Update coefficient assignment (#914)

kchare · web-flow · commit fa40fa392ec2 · 2022-05-27T09:03:55.000-05:00
diff --git a/dask_ml/linear_model/glm.py b/dask_ml/linear_model/glm.py
@@ -191,6 +191,7 @@ def fit(self, X, y=None):
             self.intercept_ = self._coef[-1]
         else:
             self.coef_ = self._coef
+            self.intercept_ = 0.0
         return self
 
     def _check_array(self, X):
diff --git a/dask_ml/linear_model/utils.py b/dask_ml/linear_model/utils.py
@@ -28,12 +28,12 @@ def log1p(A):
 
 @dispatch(np.ndarray)
 def add_intercept(X):
-    return np.concatenate([X, np.ones((X.shape[0], 1))], axis=1)
+    return _add_intercept(X)
 
 
 def _add_intercept(x):
     ones = np.ones((x.shape[0], 1), dtype=x.dtype)

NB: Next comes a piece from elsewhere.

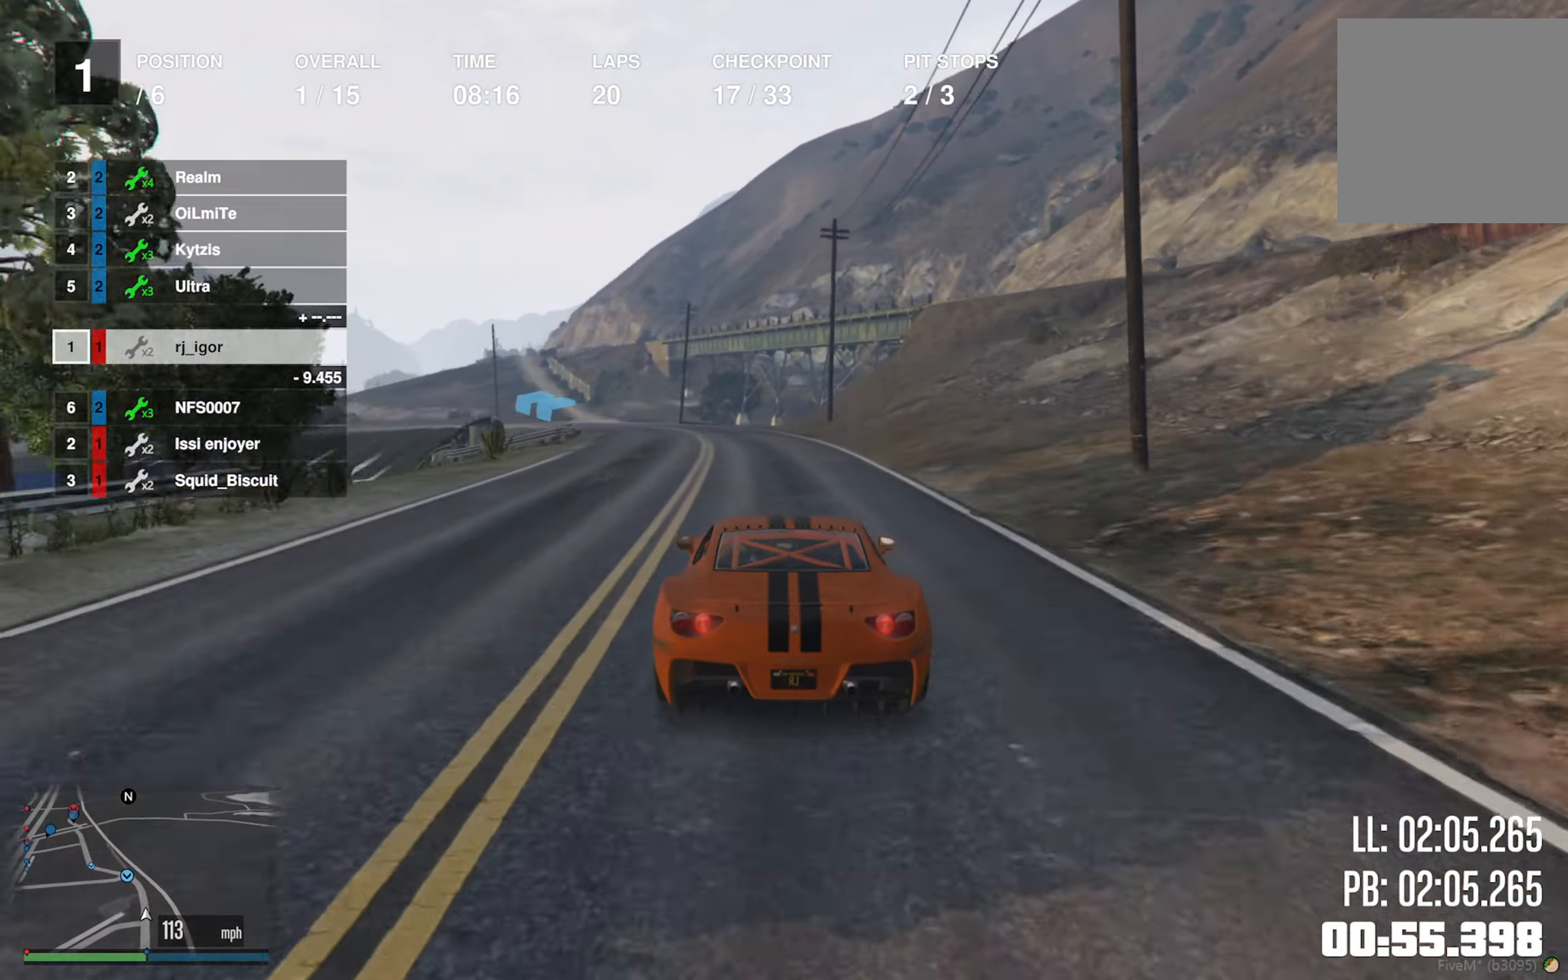
{"buttons": ["R2"], "left_stick": "center", "right_stick": "center", "events": [[117, "left_stick", "left"], [284, "left_stick", "center"], [350, "left_stick", "left"], [500, "left_stick", "center"]]}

-    return np.concatenate([ones, x], axis=1)
+    return np.concatenate([x, ones], axis=1)
 
 
 @dispatch(da.Array)  # noqa: F811
diff --git a/tests/conftest.py b/tests/conftest.py
@@ -146,3 +146,37 @@ def scheduler(request):
         yield cluster
     else:
         yield not_cluster
+
+
+@pytest.fixture
+def medium_size_regression():
+    """X, y pair for regression with N >> p.
+
+    There are many more samples in this problem than there are
+    features. Useful for testing stability of solutions.
+    """
+    X, y = make_regression(
+        chunks=100, n_samples=500, n_features=100, n_informative=100, random_state=0
+    )
+    return X, y
+
+
+@pytest.fixture
+def medium_size_counts():
+    """X, y pair for classification with N >> p.
+
+    The samples outnumber the total features, leading to
+    greater stability of the solutions. Useful for testing
+    the accuracy of solvers.
+    """
+    sample_size = 500
+    n_features = 100
+    X, y = make_counts(
+        chunks=100,
+        n_samples=sample_size,
+        n_features=n_features,
+        n_informative=n_features,
+        random_state=0,
+        scale=1 / np.sqrt(n_features),
+    )
+    return X, y
diff --git a/tests/linear_model/test_glm.py b/tests/linear_model/test_glm.py
@@ -1,12 +1,15 @@
 import dask.array as da
 import dask.dataframe as dd
 import numpy as np
+import numpy.linalg as LA
 import pandas as pd
 import pytest
+import sklearn.linear_model
 from dask.dataframe.utils import assert_eq
 from dask_glm.regularizers import Regularizer
 from sklearn.pipeline import make_pipeline
 
+import dask_ml.linear_model
 from dask_ml.datasets import make_classification, make_counts, make_regression
 from dask_ml.linear_model import LinearRegression, LogisticRegression, PoissonRegression
 from dask_ml.linear_model.utils import add_intercept
@@ -39,9 +42,6 @@ def get_params(self, deep=True):
         return {}
 
 
-X, y = make_classification(chunks=50)
-
-
 def test_lr_init(solver):
     LogisticRegression(solver=solver)
 
@@ -174,6 +174,15 @@ def test_add_intercept_raises_chunks():
     assert m.match("Chunking is only allowed")
 
 
+def test_add_intercept_ordering():
+    """Tests that add_intercept gives same result for dask / numpy objects"""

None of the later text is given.